* [EXERCISE] Your answer must be the records, copied with no change.

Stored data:
# # # # #

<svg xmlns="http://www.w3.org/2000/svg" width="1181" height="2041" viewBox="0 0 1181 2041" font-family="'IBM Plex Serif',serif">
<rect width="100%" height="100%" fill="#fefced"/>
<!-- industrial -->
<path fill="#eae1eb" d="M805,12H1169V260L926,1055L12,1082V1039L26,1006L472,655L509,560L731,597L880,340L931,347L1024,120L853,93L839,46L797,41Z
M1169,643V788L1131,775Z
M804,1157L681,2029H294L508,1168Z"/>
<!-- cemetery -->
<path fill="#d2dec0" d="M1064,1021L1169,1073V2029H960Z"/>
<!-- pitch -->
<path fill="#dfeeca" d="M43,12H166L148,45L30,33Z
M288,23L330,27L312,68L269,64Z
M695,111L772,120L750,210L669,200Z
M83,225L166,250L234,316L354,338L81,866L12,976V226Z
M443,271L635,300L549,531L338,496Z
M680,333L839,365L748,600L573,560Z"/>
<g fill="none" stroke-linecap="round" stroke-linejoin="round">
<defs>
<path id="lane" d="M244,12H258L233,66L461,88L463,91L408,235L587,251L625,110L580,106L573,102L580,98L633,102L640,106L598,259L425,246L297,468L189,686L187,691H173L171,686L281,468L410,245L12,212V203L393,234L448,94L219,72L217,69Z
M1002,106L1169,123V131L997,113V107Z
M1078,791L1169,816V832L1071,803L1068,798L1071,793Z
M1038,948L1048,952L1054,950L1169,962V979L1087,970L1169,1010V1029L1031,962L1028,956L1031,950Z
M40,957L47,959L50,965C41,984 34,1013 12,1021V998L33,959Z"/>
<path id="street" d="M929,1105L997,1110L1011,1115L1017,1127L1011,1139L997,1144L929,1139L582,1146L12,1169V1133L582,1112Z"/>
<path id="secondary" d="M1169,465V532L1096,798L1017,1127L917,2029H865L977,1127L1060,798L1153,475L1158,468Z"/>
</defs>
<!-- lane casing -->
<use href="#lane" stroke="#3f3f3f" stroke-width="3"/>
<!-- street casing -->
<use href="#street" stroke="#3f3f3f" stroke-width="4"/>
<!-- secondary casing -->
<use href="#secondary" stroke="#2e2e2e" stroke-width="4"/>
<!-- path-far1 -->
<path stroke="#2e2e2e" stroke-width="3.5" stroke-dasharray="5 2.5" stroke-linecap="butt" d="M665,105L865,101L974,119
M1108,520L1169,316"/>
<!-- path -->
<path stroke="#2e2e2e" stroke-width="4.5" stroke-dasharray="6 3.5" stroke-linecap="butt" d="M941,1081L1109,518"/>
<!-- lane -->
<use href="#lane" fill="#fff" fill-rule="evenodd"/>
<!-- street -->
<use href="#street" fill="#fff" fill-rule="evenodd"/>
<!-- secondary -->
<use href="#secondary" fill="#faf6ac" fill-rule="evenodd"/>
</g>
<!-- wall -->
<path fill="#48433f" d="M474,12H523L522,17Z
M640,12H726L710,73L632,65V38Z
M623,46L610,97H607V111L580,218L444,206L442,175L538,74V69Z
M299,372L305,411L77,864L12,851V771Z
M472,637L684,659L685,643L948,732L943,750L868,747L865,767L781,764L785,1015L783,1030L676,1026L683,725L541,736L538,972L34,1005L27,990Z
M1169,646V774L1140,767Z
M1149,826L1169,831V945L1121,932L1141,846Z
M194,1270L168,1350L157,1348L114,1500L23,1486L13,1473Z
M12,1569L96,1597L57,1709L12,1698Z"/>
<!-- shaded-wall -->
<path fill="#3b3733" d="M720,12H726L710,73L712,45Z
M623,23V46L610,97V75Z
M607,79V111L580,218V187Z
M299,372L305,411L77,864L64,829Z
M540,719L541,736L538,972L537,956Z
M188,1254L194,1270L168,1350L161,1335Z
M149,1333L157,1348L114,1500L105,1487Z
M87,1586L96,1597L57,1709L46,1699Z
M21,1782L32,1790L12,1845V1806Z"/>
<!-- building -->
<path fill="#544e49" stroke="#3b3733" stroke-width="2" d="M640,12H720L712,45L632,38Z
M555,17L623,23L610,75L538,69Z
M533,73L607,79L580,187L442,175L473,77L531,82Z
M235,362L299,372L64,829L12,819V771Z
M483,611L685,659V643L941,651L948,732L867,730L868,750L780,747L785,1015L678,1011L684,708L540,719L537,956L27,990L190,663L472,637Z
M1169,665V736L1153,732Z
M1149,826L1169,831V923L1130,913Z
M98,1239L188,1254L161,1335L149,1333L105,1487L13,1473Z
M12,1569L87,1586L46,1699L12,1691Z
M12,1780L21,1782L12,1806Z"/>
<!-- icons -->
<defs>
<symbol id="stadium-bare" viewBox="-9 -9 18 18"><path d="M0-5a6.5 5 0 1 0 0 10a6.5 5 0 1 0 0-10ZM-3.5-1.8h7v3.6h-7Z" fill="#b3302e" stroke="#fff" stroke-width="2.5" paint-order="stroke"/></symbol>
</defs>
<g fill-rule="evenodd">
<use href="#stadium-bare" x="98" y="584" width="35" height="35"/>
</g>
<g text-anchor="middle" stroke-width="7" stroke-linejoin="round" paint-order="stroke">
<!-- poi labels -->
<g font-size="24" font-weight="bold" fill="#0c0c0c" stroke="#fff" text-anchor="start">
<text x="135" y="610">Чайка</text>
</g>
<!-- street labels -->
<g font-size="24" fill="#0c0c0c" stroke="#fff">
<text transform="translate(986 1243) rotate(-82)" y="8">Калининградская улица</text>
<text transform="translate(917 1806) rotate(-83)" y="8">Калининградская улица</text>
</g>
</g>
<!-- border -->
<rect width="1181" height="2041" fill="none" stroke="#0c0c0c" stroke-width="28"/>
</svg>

# # # # #

* [RESPONSE]
<svg xmlns="http://www.w3.org/2000/svg" width="1181" height="2041" viewBox="0 0 1181 2041" font-family="'IBM Plex Serif',serif">
<rect width="100%" height="100%" fill="#fefced"/>
<!-- industrial -->
<path fill="#eae1eb" d="M805,12H1169V260L926,1055L12,1082V1039L26,1006L472,655L509,560L731,597L880,340L931,347L1024,120L853,93L839,46L797,41Z
M1169,643V788L1131,775Z
M804,1157L681,2029H294L508,1168Z"/>
<!-- cemetery -->
<path fill="#d2dec0" d="M1064,1021L1169,1073V2029H960Z"/>
<!-- pitch -->
<path fill="#dfeeca" d="M43,12H166L148,45L30,33Z
M288,23L330,27L312,68L269,64Z
M695,111L772,120L750,210L669,200Z
M83,225L166,250L234,316L354,338L81,866L12,976V226Z
M443,271L635,300L549,531L338,496Z
M680,333L839,365L748,600L573,560Z"/>
<g fill="none" stroke-linecap="round" stroke-linejoin="round">
<defs>
<path id="lane" d="M244,12H258L233,66L461,88L463,91L408,235L587,251L625,110L580,106L573,102L580,98L633,102L640,106L598,259L425,246L297,468L189,686L187,691H173L171,686L281,468L410,245L12,212V203L393,234L448,94L219,72L217,69Z
M1002,106L1169,123V131L997,113V107Z
M1078,791L1169,816V832L1071,803L1068,798L1071,793Z
M1038,948L1048,952L1054,950L1169,962V979L1087,970L1169,1010V1029L1031,962L1028,956L1031,950Z
M40,957L47,959L50,965C41,984 34,1013 12,1021V998L33,959Z"/>
<path id="street" d="M929,1105L997,1110L1011,1115L1017,1127L1011,1139L997,1144L929,1139L582,1146L12,1169V1133L582,1112Z"/>
<path id="secondary" d="M1169,465V532L1096,798L1017,1127L917,2029H865L977,1127L1060,798L1153,475L1158,468Z"/>
</defs>
<!-- lane casing -->
<use href="#lane" stroke="#3f3f3f" stroke-width="3"/>
<!-- street casing -->
<use href="#street" stroke="#3f3f3f" stroke-width="4"/>
<!-- secondary casing -->
<use href="#secondary" stroke="#2e2e2e" stroke-width="4"/>
<!-- path-far1 -->
<path stroke="#2e2e2e" stroke-width="3.5" stroke-dasharray="5 2.5" stroke-linecap="butt" d="M665,105L865,101L974,119
M1108,520L1169,316"/>
<!-- path -->
<path stroke="#2e2e2e" stroke-width="4.5" stroke-dasharray="6 3.5" stroke-linecap="butt" d="M941,1081L1109,518"/>
<!-- lane -->
<use href="#lane" fill="#fff" fill-rule="evenodd"/>
<!-- street -->
<use href="#street" fill="#fff" fill-rule="evenodd"/>
<!-- secondary -->
<use href="#secondary" fill="#faf6ac" fill-rule="evenodd"/>
</g>
<!-- wall -->
<path fill="#48433f" d="M474,12H523L522,17Z
M640,12H726L710,73L632,65V38Z
M623,46L610,97H607V111L580,218L444,206L442,175L538,74V69Z
M299,372L305,411L77,864L12,851V771Z
M472,637L684,659L685,643L948,732L943,750L868,747L865,767L781,764L785,1015L783,1030L676,1026L683,725L541,736L538,972L34,1005L27,990Z
M1169,646V774L1140,767Z
M1149,826L1169,831V945L1121,932L1141,846Z
M194,1270L168,1350L157,1348L114,1500L23,1486L13,1473Z
M12,1569L96,1597L57,1709L12,1698Z"/>
<!-- shaded-wall -->
<path fill="#3b3733" d="M720,12H726L710,73L712,45Z
M623,23V46L610,97V75Z
M607,79V111L580,218V187Z
M299,372L305,411L77,864L64,829Z
M540,719L541,736L538,972L537,956Z
M188,1254L194,1270L168,1350L161,1335Z
M149,1333L157,1348L114,1500L105,1487Z
M87,1586L96,1597L57,1709L46,1699Z
M21,1782L32,1790L12,1845V1806Z"/>
<!-- building -->
<path fill="#544e49" stroke="#3b3733" stroke-width="2" d="M640,12H720L712,45L632,38Z
M555,17L623,23L610,75L538,69Z
M533,73L607,79L580,187L442,175L473,77L531,82Z
M235,362L299,372L64,829L12,819V771Z
M483,611L685,659V643L941,651L948,732L867,730L868,750L780,747L785,1015L678,1011L684,708L540,719L537,956L27,990L190,663L472,637Z
M1169,665V736L1153,732Z
M1149,826L1169,831V923L1130,913Z
M98,1239L188,1254L161,1335L149,1333L105,1487L13,1473Z
M12,1569L87,1586L46,1699L12,1691Z
M12,1780L21,1782L12,1806Z"/>
<!-- icons -->
<defs>
<symbol id="stadium-bare" viewBox="-9 -9 18 18"><path d="M0-5a6.5 5 0 1 0 0 10a6.5 5 0 1 0 0-10ZM-3.5-1.8h7v3.6h-7Z" fill="#b3302e" stroke="#fff" stroke-width="2.5" paint-order="stroke"/></symbol>
</defs>
<g fill-rule="evenodd">
<use href="#stadium-bare" x="98" y="584" width="35" height="35"/>
</g>
<g text-anchor="middle" stroke-width="7" stroke-linejoin="round" paint-order="stroke">
<!-- poi labels -->
<g font-size="24" font-weight="bold" fill="#0c0c0c" stroke="#fff" text-anchor="start">
<text x="135" y="610">Чайка</text>
</g>
<!-- street labels -->
<g font-size="24" fill="#0c0c0c" stroke="#fff">
<text transform="translate(986 1243) rotate(-82)" y="8">Калининградская улица</text>
<text transform="translate(917 1806) rotate(-83)" y="8">Калининградская улица</text>
</g>
</g>
<!-- border -->
<rect width="1181" height="2041" fill="none" stroke="#0c0c0c" stroke-width="28"/>
</svg>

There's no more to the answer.